Acontece assim, para tomarmos um exemplo comum, em relação a brasileiros que dizem ser “descendentes de italianos” – pois bem: onde essa pessoa está “mirando”? Onde ela encontra sua “origem” italiana? Nesse caso típico brasileiro que temos em mente, em geral a pessoa está “mirando” nos bisavós; essa história típica segue assim: “sou descendente de italianos. Minha bisavó, dona Gemma, veio num vapor, já grávida do tio Gennaro; passaram fome, laboraram muito e deixaram a meus avós a casinha em que eles vivem até hoje; meus avós também trabalharam muito a vida toda (meu avô no emprego, minha avó em casa) para que minha mãe/meu pai tivessem comida na mesa e condição de estudar etc etc, e bom, eu sou muito grato a essa minha ascendência italiana e tudo que minha bisavó lutou para que minha família pudesse estar onde hoje está”.

Esse é o tipo, um tipo clássico de declaração de ancestralidade ligada aos brancos brasileiros. Essa história é típica porque ela encontra subsídios firmemente estabelecidos em relação à história do branqueamento do país – a história do estímulo à imigração na virada do século XIX para o século XX. A maioria das famílias brancas conta com pelo menos um familiar que veio ao Brasil num vapor – foi quando “os brancos colonizaram o Brasil”, segundo essa narrativa típica.

Meu incômodo com essa narrativa é que ela é solidária a um processo deliberado de constituição de narrativa nacional que se presta a uma série de violências. Aqui convém retomar um argumento de Benedict Anderson, sociólogo que estuda o que ele mesmo chama de “comunidades imaginadas”: o processo por meio do qual os Estados-nação modernos recorreram a narrativas que permitissem sua constituição e estabelecimento. Esse processo se deu nos países europeus ao longo dos séculos XVIII e XIX, dando contornos ao que viria a ser o que hoje entendemos como “França”, “Alemanha”, “Espanha” etc etc – sabemos que a Europa é o “velho continente” e que aqueles lugares têm séculos e séculos de história, mas nem sempre nos damos conta de que essa história não se enquadra nos parâmetros dos Estados-nação que abrigam essas histórias aos nossos olhos; a mesma coisa se passou, em termos relativamente semelhantes, no processo de consolidação do “resto do mundo” – as colônias na América Latina e na América do Norte, as colônias na Ásia e, com um delay significativo, nas colônias africanas.

> _Instruções_:
1: Resuma o parágrafo do texto que começa com "Esse é o tipo", mantendo os fatos principais.
2: Segundo o texto, qual sociólogo estuda o que chama de "comunidades imaginadas"?
3: Redigite, sem nenhuma alteração, o trecho do texto que começa com as palavras que contêm "Esse é o tipo, um" e termina com "essa narrativa típica.".

[Itens armazenados]
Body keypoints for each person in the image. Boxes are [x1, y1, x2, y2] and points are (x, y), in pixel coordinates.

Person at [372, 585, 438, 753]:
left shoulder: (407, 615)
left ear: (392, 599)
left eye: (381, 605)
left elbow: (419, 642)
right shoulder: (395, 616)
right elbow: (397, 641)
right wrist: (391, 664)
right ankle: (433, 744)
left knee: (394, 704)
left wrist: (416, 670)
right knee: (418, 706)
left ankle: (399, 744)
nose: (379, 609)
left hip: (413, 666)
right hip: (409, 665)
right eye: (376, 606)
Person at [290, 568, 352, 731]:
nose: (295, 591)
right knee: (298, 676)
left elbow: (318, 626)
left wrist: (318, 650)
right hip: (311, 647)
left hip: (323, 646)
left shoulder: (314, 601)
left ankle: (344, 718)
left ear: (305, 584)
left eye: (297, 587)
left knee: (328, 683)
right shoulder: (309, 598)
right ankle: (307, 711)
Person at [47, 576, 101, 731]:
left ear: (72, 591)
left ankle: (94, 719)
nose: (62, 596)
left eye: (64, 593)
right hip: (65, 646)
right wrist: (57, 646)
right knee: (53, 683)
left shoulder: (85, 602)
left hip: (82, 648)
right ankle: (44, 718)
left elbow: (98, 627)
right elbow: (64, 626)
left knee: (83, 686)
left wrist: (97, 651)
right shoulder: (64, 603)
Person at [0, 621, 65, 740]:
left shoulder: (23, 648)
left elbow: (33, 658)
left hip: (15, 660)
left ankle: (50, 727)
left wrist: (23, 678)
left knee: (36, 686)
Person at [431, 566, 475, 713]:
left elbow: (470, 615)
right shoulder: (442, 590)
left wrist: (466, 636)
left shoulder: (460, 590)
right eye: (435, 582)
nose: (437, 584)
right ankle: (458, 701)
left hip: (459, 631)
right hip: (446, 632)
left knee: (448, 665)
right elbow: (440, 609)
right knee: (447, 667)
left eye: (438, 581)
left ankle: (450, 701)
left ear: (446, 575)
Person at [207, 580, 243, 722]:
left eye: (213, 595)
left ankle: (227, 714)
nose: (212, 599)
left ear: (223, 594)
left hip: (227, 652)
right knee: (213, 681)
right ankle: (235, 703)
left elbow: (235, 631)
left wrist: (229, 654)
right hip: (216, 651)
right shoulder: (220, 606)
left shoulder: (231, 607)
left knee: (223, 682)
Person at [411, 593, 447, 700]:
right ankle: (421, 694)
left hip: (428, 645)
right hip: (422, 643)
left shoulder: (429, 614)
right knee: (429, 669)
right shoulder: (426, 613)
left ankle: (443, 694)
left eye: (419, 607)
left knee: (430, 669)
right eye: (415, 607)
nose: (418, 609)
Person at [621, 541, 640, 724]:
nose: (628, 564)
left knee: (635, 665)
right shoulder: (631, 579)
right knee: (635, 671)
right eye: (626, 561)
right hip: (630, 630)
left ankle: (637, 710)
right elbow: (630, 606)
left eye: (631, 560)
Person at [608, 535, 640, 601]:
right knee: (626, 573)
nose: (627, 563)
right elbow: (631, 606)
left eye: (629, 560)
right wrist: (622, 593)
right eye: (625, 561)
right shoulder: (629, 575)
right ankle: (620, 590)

> _Respostas por tarefa_:
1: É uma declaração clássica de ancestralidade ligada aos brancos brasileiros. Ela se apoia na história do branqueamento do país, ou seja, no estímulo à imigração na virada do século XIX para o XX. A maioria das famílias brancas tem ao menos um familiar que chegou ao Brasil num vapor. Segundo essa narrativa, foi nesse momento que "os brancos colonizaram o Brasil".

2: Benedict Anderson.

3:
Esse é o tipo, um tipo clássico de declaração de ancestralidade ligada aos brancos brasileiros. Essa história é típica porque ela encontra subsídios firmemente estabelecidos em relação à história do branqueamento do país – a história do estímulo à imigração na virada do século XIX para o século XX. A maioria das famílias brancas conta com pelo menos um familiar que veio ao Brasil num vapor – foi quando “os brancos colonizaram o Brasil”, segundo essa narrativa típica.